Para o CEO da JLM&A, estas têm um grande mérito: “Indo aos locais, os candidatos são forçados a responder quando interpelados. Na rua, e já que essas perguntas não têm resposta nos debates, vão ter que responder como fazem para correr bem e dizer porque é que correu mal”, antecipa, lembrando que todos os passos vão ser cobertos pela comunicação social e que todos os momentos são pensados para aparecer na televisão. “Não consigo medir a importância ao final do dia [das arruadas]. Não sei se faz mover no ponteiro dos indecisos ou confirmar os crentes. Mas ser confrontados com os dramas e não viver em mundos abstratos é um bom exercício”, aponta, lembrando que “quando temos a saúde como temos, a educação, a habitação… o clima, o tema da demografia ou a sustentabilidade da segurança social deviam ser temas mais importantes do que a cor da gravata. Mas a política é o que é”, constata.

As opções que temos neste momento são Montenegro e Pedro Nuno Santos. Como seria se a discussão fosse entre Centeno e Montenegro?”, interroga Vítor Cunha, atribuindo a “uma certa impreparação, fruto do acelerado da agenda”, os erros a que se vai assistindo em termos de comunicação. “É uma campanha fora de tempo, ninguém estava à espera. Por essa razão, também não tenha tido a preparação que nos tempos normais teria”, resume.

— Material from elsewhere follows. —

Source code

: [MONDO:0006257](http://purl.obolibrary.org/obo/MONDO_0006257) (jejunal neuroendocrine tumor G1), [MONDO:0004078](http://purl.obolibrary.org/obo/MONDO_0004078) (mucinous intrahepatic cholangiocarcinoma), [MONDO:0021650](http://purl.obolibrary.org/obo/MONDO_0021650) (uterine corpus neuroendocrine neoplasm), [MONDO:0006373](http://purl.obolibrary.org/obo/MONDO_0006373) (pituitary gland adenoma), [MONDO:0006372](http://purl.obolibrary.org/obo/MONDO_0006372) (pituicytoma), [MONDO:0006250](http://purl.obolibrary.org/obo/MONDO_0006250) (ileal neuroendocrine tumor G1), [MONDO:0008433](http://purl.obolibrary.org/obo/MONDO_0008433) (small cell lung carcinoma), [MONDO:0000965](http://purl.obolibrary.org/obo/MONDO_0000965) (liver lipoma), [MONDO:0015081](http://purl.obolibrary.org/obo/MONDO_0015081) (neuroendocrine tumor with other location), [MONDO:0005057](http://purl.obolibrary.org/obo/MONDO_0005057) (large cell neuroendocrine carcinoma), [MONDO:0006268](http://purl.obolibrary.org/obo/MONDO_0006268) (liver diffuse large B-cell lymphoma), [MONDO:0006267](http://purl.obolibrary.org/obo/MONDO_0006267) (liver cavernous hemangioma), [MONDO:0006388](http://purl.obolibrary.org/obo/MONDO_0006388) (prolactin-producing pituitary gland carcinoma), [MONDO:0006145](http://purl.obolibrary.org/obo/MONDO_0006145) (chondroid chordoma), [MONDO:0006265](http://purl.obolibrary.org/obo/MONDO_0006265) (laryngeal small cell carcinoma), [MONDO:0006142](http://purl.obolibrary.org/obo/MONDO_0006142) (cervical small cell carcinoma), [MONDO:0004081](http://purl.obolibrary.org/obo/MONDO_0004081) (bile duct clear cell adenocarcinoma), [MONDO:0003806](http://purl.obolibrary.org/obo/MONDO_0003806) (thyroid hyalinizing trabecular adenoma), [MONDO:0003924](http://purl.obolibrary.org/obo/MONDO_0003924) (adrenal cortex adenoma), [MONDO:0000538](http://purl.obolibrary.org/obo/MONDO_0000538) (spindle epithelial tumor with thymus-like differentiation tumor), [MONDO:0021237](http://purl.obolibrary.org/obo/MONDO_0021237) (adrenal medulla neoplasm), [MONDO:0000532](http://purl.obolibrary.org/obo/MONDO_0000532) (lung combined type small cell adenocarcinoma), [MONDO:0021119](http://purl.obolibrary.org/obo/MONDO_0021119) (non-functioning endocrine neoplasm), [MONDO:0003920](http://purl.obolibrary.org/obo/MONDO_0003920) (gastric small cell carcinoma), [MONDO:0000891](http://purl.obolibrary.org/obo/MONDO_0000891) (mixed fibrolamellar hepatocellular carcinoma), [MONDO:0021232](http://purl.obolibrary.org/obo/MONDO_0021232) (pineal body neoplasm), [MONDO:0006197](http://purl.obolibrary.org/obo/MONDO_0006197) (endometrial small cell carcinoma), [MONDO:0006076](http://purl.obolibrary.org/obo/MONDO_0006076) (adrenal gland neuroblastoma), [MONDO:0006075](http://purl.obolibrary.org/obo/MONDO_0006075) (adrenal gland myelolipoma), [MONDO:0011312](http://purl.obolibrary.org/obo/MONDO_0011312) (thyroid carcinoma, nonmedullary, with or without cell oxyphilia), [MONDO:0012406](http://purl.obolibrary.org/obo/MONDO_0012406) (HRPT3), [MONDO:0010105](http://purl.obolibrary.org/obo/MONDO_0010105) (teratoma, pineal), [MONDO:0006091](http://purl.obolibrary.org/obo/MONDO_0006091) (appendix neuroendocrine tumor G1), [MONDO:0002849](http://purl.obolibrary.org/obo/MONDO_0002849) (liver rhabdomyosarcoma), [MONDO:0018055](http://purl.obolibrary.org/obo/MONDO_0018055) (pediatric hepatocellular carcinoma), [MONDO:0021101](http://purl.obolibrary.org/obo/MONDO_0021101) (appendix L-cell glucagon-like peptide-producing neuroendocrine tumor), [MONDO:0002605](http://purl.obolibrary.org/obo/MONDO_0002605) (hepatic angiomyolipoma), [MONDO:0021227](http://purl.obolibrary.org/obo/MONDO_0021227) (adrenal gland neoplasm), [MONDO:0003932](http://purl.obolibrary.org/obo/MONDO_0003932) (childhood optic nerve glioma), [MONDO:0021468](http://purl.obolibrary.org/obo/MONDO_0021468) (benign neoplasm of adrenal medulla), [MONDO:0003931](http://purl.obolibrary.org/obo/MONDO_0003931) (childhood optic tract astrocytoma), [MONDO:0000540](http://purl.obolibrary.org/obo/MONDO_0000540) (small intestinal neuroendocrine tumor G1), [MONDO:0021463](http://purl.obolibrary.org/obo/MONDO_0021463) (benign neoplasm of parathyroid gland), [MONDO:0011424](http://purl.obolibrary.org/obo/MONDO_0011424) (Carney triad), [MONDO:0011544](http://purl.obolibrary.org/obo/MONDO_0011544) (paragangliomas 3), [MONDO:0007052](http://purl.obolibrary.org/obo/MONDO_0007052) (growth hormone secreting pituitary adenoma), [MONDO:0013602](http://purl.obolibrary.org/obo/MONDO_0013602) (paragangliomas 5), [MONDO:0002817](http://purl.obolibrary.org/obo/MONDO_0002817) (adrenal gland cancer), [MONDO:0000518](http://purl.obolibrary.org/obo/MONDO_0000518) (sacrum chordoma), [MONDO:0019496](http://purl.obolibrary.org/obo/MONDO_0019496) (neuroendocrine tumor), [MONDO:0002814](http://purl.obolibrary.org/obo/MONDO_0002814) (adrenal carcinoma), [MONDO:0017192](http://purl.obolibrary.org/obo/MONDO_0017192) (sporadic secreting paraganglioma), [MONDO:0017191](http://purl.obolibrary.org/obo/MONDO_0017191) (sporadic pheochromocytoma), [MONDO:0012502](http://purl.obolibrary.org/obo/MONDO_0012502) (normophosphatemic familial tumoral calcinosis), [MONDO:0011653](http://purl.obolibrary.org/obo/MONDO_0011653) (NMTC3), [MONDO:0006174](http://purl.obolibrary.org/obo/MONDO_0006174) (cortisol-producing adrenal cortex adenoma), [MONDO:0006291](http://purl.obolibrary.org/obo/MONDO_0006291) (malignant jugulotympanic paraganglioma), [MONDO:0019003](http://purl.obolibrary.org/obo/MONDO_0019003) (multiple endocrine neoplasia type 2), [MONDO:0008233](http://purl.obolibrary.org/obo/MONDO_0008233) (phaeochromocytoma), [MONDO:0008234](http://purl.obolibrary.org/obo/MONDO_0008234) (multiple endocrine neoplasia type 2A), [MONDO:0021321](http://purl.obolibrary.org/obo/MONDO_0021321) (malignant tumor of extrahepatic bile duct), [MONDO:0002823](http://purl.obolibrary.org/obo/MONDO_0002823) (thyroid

“A ERC deveria estar atenta a todos os meios, tradicionais e digitais, e exigir maior transparência nas sondagens”

Ao contrário das últimas legislativas, nas quais António Costa trabalhou com o consultor Luís Paixão Martins, e até das eleições internas do partido, nas quais Pedro Nuno Santos contou com o publicitário e consultor de comunicação João Gomes de Almeida, para as legislativas o PS optou pela máquina interna, não oficializando a contratação de nenhuma agência ou consultor de comunicação.

Do outro lado está António Cunha Vaz, fundador da CV&A, agora H/Advisors CV&A. “Estou a trabalhar com o PSD, integrado na campanha da AD. A campanha tem várias áreas de competência. As de estratégia de design e merchandising (imagem gráfica e suas aplicações), por exemplo, não estão nas nossas competências. Outras, como o research, preparação de dados, aconselhamento em comunicação e seguimento dos debates, sim”, concretiza.

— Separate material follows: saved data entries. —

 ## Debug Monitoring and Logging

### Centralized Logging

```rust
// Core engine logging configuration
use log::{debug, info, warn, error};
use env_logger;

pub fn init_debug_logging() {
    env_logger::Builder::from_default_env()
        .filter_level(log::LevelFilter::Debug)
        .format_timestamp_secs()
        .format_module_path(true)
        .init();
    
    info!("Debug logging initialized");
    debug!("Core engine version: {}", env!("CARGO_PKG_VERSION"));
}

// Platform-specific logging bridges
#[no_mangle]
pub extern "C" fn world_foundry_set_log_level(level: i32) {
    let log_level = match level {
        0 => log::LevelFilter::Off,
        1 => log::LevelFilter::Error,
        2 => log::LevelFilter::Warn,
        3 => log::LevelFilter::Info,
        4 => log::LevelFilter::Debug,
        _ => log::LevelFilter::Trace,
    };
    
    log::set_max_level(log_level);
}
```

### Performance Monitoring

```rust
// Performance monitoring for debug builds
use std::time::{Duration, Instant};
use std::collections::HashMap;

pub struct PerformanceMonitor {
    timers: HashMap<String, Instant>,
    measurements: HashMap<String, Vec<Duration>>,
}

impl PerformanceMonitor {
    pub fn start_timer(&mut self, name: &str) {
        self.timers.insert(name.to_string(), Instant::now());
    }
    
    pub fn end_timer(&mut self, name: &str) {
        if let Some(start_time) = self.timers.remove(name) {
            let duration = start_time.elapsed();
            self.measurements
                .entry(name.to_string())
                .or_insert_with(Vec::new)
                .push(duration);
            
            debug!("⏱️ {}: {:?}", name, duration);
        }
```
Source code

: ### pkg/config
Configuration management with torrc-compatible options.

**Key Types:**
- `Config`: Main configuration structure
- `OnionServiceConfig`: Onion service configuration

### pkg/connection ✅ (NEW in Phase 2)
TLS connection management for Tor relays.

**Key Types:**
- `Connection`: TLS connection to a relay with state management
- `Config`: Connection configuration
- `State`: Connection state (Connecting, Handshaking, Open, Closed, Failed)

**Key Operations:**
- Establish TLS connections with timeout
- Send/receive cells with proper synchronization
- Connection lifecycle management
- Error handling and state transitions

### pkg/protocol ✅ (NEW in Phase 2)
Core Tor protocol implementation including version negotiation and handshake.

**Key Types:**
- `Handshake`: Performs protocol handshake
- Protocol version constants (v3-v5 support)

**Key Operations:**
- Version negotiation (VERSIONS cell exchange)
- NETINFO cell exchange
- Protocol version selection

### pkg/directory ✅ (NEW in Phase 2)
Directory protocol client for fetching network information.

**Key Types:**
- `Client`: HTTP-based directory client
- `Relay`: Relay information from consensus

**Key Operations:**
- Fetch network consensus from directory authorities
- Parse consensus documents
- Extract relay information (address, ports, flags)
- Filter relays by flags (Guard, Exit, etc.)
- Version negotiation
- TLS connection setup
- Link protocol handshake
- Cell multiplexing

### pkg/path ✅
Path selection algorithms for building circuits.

Para António Cunha Vaz, que não fala de questões estratégicas, táticas ou até do principal opositor – pelo menos diretamente – o candidato para o qual trabalha “tem larga experiência política e nenhum ónus de decisões precipitadas ou de ziguezagues conforme as ocasiões. Tem o que gostamos: seriedade, constância, ambição de construir um país mais justo, com uma economia distributiva, com respeito por todos, com política de atração de imigração com dignidade mas controlada e que respeite a nossa cultura, uma política de educação, de saúde e de habitação claras e sem complexos ideológicos, preocupação com a cultura, transição digital, a igualdade de género e, por último, mas não menos importante, uma clara exclusão de extremismos fáceis, homofóbicos, racistas ou xenófobos”, descreve quando questionado sobre os desafios acrescidos do PSD nestas eleições, na quais, tal como o PS, tem um candidato estreante neste papel.

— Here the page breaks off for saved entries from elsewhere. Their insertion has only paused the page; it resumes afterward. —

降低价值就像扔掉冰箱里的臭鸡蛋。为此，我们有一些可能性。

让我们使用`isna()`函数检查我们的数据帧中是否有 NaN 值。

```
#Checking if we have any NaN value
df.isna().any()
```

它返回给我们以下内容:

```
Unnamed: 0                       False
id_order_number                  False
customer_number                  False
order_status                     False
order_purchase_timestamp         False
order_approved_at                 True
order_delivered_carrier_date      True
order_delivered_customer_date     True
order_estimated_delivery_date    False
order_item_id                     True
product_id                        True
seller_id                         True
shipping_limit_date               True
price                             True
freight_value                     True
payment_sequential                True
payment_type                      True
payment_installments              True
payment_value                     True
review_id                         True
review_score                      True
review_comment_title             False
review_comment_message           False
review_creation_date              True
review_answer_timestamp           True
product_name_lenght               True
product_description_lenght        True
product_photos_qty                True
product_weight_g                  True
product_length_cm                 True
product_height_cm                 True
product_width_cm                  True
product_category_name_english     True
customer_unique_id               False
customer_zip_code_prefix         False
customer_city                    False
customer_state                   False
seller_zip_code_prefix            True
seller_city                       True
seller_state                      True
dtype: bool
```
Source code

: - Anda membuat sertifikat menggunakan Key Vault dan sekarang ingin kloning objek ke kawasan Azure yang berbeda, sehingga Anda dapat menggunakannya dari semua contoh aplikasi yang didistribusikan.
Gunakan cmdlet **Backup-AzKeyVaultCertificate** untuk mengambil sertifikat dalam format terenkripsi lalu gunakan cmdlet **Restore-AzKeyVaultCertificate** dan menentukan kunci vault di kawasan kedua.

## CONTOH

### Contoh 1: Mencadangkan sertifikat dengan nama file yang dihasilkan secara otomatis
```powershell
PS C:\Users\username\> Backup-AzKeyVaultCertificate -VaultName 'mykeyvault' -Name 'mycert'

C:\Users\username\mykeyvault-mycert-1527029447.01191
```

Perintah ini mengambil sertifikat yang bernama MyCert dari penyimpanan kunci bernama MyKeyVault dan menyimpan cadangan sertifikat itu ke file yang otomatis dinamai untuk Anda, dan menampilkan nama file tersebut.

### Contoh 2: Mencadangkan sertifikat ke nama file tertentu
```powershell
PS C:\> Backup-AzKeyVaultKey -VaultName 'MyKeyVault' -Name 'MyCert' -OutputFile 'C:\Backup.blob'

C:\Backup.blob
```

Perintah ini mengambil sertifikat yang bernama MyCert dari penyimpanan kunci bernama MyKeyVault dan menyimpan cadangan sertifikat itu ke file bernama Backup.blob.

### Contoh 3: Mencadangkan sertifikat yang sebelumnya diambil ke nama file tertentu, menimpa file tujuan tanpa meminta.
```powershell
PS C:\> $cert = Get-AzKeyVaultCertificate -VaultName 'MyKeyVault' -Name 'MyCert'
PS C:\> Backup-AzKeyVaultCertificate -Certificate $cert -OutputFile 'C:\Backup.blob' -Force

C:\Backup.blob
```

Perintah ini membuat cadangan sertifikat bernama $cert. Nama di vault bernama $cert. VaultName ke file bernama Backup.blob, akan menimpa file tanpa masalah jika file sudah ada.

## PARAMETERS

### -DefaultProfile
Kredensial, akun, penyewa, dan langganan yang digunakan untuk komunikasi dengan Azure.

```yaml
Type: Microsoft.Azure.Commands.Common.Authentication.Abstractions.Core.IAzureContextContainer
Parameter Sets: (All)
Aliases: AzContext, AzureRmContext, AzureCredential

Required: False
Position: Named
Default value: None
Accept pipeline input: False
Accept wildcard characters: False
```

A escalada da desinformação, e as sondagens – que impactam o sentido de voto – são uma preocupação para António Cunha Vaz. “A ERC deveria estar atenta a todos os meios, tradicionais e digitais. Devia exigir maior transparência nas sondagens e obrigar a que estas empresas divulgassem quem são os donos. Tal como as agências de comunicação deveriam ser escrutinadas e certos partidos políticos como o Chega deveriam ser responsabilizados pela difusão de informações falsas”, defende António Cunha Vaz.

“Por exemplo, comparar sondagens por telemóvel com presenciais, amostras de 2500 pessoas com outras de 400 e apresentar tudo como se a mesma realidade retratasse é enganar os portugueses. Para não falar das sondagens falsas que circulam nas redes sociais”, atira o fundador da CV&A.